• _PROMPT_: Write out exactly the lines from the start of the entries through the one that contains "- **Integer literals", including both.
********************
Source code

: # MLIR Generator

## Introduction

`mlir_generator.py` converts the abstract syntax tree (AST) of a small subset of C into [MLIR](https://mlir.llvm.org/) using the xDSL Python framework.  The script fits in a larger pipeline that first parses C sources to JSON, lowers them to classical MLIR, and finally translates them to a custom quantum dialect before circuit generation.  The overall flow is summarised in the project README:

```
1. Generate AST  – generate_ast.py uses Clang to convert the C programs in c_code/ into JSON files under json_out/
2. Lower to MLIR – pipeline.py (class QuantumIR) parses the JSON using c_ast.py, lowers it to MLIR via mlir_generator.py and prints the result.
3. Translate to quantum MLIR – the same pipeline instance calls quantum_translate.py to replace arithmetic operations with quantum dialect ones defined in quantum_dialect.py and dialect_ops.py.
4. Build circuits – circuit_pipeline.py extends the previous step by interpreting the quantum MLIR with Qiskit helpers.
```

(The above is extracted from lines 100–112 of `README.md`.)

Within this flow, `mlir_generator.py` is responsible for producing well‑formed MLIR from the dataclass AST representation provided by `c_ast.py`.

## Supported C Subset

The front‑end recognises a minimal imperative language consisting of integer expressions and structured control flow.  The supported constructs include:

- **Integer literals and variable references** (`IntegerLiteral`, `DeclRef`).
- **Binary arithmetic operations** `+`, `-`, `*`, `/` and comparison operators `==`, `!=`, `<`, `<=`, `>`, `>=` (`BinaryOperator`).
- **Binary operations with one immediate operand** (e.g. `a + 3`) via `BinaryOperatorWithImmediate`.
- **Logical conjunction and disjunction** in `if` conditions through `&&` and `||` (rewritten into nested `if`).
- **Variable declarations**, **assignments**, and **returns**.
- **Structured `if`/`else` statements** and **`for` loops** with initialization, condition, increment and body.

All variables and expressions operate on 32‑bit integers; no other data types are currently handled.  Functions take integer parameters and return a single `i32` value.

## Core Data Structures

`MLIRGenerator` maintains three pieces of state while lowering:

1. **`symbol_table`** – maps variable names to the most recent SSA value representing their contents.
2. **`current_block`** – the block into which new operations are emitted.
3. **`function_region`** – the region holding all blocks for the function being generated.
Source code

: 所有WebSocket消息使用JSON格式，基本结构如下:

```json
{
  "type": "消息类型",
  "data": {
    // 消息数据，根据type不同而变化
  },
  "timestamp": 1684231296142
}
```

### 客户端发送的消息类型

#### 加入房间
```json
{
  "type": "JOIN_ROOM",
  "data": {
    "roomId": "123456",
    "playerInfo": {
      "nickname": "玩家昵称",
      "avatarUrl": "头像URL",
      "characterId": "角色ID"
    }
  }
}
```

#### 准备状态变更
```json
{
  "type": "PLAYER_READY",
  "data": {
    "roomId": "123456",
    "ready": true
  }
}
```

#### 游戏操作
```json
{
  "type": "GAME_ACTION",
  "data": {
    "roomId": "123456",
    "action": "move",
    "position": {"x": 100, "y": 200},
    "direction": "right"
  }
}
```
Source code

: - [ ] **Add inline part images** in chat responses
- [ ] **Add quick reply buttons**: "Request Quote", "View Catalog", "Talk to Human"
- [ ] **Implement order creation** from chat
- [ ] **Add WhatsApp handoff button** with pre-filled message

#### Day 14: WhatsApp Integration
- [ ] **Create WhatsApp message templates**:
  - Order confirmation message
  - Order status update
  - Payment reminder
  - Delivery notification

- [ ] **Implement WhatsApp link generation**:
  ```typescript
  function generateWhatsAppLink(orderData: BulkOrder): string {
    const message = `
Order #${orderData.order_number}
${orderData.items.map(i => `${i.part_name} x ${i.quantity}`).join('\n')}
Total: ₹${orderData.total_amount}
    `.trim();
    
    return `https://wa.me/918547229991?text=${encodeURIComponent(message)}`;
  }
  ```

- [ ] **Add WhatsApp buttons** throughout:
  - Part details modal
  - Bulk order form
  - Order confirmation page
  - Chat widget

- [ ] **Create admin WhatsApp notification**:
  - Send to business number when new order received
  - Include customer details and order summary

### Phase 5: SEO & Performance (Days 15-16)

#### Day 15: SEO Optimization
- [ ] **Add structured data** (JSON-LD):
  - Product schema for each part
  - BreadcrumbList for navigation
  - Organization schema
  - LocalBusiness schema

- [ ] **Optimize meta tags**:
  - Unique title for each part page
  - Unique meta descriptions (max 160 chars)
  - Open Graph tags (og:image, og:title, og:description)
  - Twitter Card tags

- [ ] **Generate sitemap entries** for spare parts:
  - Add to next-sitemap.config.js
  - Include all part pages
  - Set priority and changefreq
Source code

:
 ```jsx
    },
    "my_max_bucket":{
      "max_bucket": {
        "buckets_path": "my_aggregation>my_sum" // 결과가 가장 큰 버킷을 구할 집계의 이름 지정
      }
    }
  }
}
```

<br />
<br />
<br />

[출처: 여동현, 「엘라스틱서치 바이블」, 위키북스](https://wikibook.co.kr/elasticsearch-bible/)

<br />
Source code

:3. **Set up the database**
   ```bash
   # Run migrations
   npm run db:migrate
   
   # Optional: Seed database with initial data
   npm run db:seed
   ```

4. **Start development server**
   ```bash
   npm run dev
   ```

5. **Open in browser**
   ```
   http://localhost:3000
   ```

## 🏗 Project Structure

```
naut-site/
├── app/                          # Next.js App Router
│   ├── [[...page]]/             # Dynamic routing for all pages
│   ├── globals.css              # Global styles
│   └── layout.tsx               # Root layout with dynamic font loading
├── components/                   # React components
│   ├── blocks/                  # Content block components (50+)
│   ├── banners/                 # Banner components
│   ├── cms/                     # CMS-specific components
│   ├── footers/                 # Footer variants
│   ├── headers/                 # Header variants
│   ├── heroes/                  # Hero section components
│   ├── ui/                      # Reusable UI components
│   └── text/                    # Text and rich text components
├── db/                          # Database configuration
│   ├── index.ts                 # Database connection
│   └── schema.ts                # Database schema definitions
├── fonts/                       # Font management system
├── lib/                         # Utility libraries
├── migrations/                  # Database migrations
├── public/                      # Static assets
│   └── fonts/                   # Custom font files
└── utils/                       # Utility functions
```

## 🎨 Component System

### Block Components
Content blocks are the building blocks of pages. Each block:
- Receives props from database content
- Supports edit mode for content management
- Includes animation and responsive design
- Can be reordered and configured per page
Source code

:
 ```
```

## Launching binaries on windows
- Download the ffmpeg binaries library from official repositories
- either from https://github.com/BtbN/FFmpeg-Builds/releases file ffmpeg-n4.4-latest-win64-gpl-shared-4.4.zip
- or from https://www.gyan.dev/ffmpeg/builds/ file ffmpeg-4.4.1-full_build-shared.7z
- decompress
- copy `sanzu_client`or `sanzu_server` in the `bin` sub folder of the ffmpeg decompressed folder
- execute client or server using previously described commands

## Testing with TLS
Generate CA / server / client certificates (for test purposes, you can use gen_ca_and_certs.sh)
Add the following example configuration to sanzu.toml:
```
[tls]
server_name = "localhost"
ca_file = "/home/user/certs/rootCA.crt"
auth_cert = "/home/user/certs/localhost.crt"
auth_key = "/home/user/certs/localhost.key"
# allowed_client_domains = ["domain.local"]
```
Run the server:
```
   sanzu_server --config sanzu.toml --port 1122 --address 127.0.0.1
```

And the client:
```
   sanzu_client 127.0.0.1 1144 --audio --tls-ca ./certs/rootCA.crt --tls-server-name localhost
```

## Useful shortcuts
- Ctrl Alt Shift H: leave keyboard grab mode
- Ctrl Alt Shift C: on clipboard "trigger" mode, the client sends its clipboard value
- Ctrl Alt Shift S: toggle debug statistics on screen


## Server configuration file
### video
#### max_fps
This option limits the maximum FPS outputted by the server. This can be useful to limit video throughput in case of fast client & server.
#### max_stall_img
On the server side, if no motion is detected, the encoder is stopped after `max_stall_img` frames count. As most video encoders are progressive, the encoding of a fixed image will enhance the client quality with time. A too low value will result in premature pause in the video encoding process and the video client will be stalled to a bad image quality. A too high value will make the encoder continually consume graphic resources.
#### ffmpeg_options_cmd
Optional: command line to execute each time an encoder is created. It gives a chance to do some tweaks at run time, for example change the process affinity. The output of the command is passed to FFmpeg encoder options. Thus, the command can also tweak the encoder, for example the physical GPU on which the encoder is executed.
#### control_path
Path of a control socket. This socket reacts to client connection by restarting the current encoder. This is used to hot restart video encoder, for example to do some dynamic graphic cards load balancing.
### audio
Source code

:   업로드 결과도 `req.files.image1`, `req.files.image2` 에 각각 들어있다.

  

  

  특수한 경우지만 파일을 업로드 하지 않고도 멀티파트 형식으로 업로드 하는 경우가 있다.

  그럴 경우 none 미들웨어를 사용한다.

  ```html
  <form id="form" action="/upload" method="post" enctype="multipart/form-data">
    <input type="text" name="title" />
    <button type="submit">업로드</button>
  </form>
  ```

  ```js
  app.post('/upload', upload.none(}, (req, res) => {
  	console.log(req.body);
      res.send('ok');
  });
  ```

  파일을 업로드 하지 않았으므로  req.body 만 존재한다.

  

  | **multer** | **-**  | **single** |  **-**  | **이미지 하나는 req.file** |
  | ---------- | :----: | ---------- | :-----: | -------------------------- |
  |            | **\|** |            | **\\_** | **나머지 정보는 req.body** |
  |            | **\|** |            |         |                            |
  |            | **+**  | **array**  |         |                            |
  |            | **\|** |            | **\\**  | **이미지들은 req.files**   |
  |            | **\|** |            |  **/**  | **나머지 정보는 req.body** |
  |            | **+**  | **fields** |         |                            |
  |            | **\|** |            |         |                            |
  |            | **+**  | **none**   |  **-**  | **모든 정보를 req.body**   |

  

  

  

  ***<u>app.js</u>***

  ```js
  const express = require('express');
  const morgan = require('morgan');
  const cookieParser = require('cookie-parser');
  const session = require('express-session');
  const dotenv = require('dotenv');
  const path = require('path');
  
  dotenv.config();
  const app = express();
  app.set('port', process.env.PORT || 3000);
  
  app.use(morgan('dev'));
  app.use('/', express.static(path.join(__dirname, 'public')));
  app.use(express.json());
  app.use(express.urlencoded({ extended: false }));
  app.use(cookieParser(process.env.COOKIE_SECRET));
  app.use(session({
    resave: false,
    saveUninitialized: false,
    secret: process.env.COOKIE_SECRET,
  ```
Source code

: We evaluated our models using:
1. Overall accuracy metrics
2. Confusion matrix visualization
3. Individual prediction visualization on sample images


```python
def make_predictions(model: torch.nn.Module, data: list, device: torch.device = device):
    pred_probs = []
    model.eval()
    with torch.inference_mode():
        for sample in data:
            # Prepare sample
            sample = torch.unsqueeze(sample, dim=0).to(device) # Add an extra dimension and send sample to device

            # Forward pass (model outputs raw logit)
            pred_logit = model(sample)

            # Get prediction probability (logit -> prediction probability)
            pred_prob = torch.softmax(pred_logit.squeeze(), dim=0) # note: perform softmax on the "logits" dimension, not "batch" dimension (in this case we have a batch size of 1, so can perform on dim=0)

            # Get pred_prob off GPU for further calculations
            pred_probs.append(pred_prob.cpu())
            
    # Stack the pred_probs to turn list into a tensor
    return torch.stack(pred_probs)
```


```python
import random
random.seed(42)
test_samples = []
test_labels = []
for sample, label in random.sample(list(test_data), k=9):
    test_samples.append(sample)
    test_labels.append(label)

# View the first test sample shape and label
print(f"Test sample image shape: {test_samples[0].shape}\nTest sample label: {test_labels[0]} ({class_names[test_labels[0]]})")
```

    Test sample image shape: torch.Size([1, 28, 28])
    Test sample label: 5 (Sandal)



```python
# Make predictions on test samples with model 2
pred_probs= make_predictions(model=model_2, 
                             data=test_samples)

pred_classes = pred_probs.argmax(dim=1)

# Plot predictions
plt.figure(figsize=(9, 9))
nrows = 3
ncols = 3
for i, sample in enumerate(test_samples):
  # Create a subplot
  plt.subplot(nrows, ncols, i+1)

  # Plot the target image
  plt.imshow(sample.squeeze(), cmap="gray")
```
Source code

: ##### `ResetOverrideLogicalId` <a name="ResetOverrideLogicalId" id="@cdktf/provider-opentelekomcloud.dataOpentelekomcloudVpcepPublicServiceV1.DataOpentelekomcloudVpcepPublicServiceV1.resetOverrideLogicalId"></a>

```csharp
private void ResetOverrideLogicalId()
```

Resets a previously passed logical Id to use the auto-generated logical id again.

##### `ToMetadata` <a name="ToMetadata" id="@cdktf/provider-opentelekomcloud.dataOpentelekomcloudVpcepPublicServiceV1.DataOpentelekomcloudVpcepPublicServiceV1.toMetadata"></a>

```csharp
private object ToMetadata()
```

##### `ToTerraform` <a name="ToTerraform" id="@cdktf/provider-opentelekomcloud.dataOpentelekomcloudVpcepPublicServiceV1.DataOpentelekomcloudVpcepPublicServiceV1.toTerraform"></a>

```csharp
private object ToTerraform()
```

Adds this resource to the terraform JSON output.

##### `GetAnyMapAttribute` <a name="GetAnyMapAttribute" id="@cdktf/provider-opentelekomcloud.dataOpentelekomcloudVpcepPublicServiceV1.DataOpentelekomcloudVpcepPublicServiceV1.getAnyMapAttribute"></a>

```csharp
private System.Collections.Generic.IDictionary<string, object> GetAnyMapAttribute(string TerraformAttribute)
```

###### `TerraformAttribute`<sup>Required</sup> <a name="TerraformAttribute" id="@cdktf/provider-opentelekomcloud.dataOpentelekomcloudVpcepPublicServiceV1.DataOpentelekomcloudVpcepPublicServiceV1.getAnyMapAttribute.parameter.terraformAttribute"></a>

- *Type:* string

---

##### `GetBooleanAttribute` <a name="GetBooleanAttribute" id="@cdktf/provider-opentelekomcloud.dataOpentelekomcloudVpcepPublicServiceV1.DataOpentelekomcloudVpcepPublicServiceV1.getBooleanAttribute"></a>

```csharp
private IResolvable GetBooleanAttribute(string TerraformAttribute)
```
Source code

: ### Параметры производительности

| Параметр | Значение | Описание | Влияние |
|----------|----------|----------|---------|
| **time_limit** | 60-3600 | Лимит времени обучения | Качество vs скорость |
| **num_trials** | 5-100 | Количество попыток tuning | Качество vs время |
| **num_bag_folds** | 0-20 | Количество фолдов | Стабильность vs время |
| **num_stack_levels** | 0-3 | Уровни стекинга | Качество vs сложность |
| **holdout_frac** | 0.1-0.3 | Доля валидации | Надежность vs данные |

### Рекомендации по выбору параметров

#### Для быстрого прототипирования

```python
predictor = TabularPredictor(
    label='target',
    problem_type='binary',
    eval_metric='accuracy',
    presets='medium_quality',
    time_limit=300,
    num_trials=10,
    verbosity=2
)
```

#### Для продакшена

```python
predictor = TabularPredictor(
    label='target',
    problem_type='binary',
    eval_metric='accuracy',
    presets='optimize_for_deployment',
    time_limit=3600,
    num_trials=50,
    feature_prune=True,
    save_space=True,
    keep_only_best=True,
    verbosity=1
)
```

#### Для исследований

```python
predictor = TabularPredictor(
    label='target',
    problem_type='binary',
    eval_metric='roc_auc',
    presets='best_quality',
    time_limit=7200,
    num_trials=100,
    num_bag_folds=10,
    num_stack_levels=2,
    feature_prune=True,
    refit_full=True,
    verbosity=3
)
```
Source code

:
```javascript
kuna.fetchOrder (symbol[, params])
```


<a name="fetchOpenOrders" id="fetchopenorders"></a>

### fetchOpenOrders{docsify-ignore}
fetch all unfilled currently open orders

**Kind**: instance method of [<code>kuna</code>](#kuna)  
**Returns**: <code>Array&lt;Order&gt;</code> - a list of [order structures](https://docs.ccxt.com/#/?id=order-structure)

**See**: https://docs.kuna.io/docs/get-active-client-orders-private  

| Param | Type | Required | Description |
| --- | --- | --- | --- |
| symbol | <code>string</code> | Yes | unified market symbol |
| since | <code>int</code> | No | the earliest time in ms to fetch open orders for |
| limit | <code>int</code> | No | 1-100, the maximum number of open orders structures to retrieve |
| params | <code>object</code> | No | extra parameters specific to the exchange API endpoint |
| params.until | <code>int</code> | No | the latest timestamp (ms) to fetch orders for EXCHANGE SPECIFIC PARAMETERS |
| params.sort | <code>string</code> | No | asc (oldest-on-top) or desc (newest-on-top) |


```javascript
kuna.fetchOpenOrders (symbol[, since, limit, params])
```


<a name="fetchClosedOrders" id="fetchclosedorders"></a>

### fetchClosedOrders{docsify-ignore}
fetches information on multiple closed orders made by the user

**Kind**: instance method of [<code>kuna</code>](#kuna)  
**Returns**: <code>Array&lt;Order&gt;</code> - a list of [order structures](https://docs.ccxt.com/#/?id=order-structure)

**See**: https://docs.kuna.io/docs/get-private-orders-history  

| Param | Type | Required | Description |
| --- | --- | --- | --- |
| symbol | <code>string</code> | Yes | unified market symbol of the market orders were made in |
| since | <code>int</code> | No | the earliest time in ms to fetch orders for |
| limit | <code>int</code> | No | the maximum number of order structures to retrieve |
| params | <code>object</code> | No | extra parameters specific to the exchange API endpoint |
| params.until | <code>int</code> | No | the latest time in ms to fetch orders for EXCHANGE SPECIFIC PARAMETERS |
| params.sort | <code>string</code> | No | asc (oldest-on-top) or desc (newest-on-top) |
********************
• _RESPONSE BELOW_:
Source code

: # MLIR Generator

## Introduction

`mlir_generator.py` converts the abstract syntax tree (AST) of a small subset of C into [MLIR](https://mlir.llvm.org/) using the xDSL Python framework.  The script fits in a larger pipeline that first parses C sources to JSON, lowers them to classical MLIR, and finally translates them to a custom quantum dialect before circuit generation.  The overall flow is summarised in the project README:

```
1. Generate AST  – generate_ast.py uses Clang to convert the C programs in c_code/ into JSON files under json_out/
2. Lower to MLIR – pipeline.py (class QuantumIR) parses the JSON using c_ast.py, lowers it to MLIR via mlir_generator.py and prints the result.
3. Translate to quantum MLIR – the same pipeline instance calls quantum_translate.py to replace arithmetic operations with quantum dialect ones defined in quantum_dialect.py and dialect_ops.py.
4. Build circuits – circuit_pipeline.py extends the previous step by interpreting the quantum MLIR with Qiskit helpers.
```

(The above is extracted from lines 100–112 of `README.md`.)

Within this flow, `mlir_generator.py` is responsible for producing well‑formed MLIR from the dataclass AST representation provided by `c_ast.py`.

## Supported C Subset

The front‑end recognises a minimal imperative language consisting of integer expressions and structured control flow.  The supported constructs include:

- **Integer literals and variable references** (`IntegerLiteral`, `DeclRef`).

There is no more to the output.